Eine Policy-Engine prüft jede Authentifizierungsanfrage gegen einen selbst definierten Regelsatz, bevor eine Antwort erfolgt. Passt der Gerätekontext nicht zu einer plausiblen Annäherung, bleibt die Reaktion aus, das Angreifersignal läuft ins Leere, das Fahrzeug bleibt verschlossen, und auch ein BlueBait-Köder erhält keine verwertbare Antwort. Fahrzeug- und Privatsphärenschutz laufen so über denselben Mechanismus, so der Claim.

Alle internetbasierten Funktionen der Tesla-App, etwa Navigationsziele, Updates, Supercharger-Planung oder der Fernzugriff über hunderte Kilometer, bleiben eigenen Angaben nach unverändert erhalten, da sie über Teslas Server laufen. „Beide Apps sind parallel nutzbar: TeslaKee übernimmt nur den Bluetooth-Nahbereich, in dem die Schwachstellen liegen, und dafür wird der offiziellen App lediglich die Berechtigung „Geräte in der Nähe“ entzogen, ihr Schlüssel bleibt im Fahrzeug hinterlegt“, liest man in der Aussendung.

Kern des Tesla-Schutzes

Den Kern des Tesla-Schutzes bildet ein Baukasten aus zehn konfigurierbaren Kontextregeln (Pflicht- oder optionale Regel mit Quorum), etwa Bewegungserkennung, GPS-Geofence, Abgleich mit dem letzten Parkplatz samt Mobilfunkzellen, bekanntes WLAN, Zeitfenster, Signalstärke, Schrittzähler, barometrische Höhe, Bildschirmstatus und erlaubte Funkzellen. Für Ausnahmen wie Fahrzeugübergabe oder Werkstattbesuch gibt es eine befristete manuelle Übersteuerung (15/30/60 Minuten), und ein Live-Policy-Test zeige jederzeit nachvollziehbar, welche Regel gerade greift.

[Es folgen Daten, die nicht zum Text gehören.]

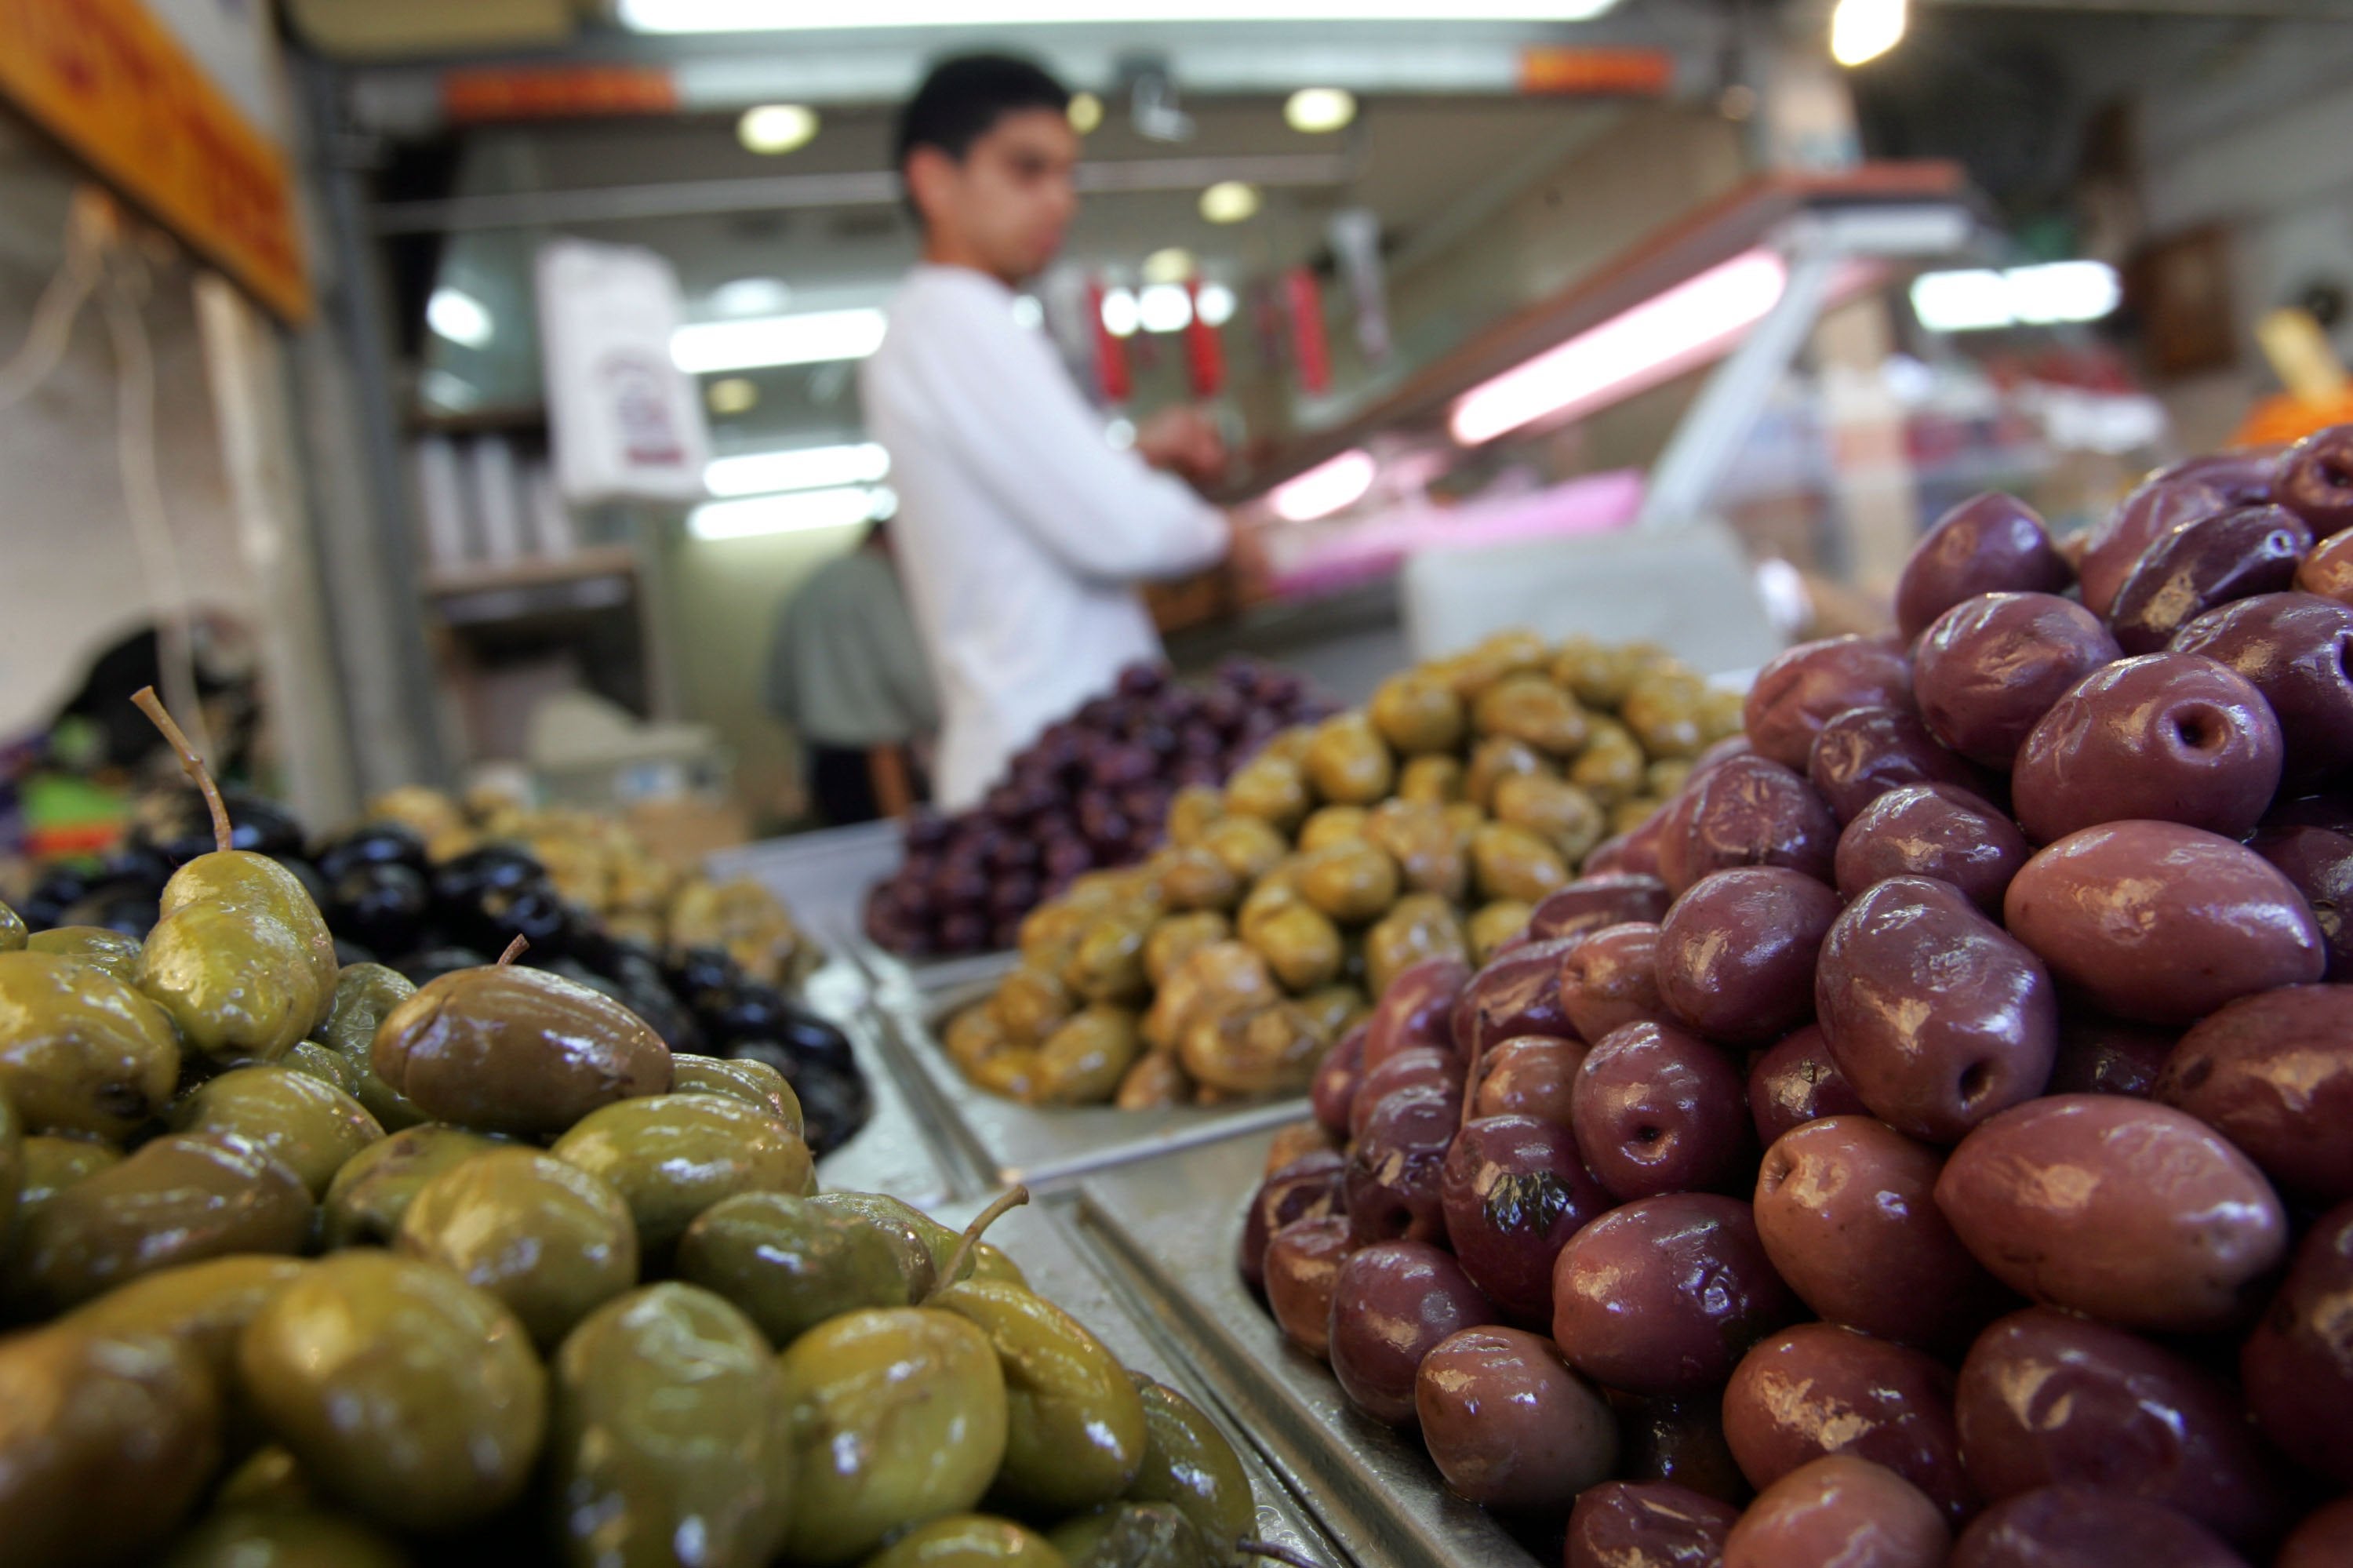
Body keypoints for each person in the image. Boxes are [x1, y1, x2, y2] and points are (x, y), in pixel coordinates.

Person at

„Die Verschlüsselung von Tesla ist in Ordnung — das Problem ist, dass das Telefon jede Frage beantwortet, ohne sich zu fragen, wer da eigentlich fragt. Ein Auto, das aufgeht, weil jemand mein Signal aus dem Supermarkt auf den Parkplatz verlängert hat, ist die eine Hälfte. Die andere Hälfte ist, dass ein zwanzig Euro teures Bastelgerät am Straßenrand mitschreiben kann, wann ich vorbeigegangen bin — dafür muss mein Auto nicht einmal in der Nähe sein“ präzisiert Herfurt. „Gegen den Diebstahl hilft UWB tatsächlich, aber nur bei neuen Fahrzeugen mit passendem Telefon. Gegen das Mitschreiben hilft es überhaupt nicht: Das Telefon antwortet dem gefälschten Beacon weiterhin, auch im nagelneuen Auto. Deshalb muss die Entscheidung, ob überhaupt geantwortet wird, auf das Telefon — und genau das macht TeslaKee.“

TeslaKee ist ab sofort für alle Interessierten öffentlich verfügbar — für Android ab Version 10, vorausgesetzt wird ein Gerät mit StrongBox-Sicherheitschip (verbreitet ab Baujahr 2019). Parallel läuft weiterhin ein internes Testprogramm, dessen Rückmeldungen in die Weiterentwicklung einfließen. Kompatibel sind Tesla Model 3, Y, S und X mit Bluetooth-PhoneKey. Für die einmalige Schlüsselanmeldung wird die NFC-Keycard des Fahrzeugs benötigt. An einer TeslaKee-App für das iPhone wird bereits gearbeitet.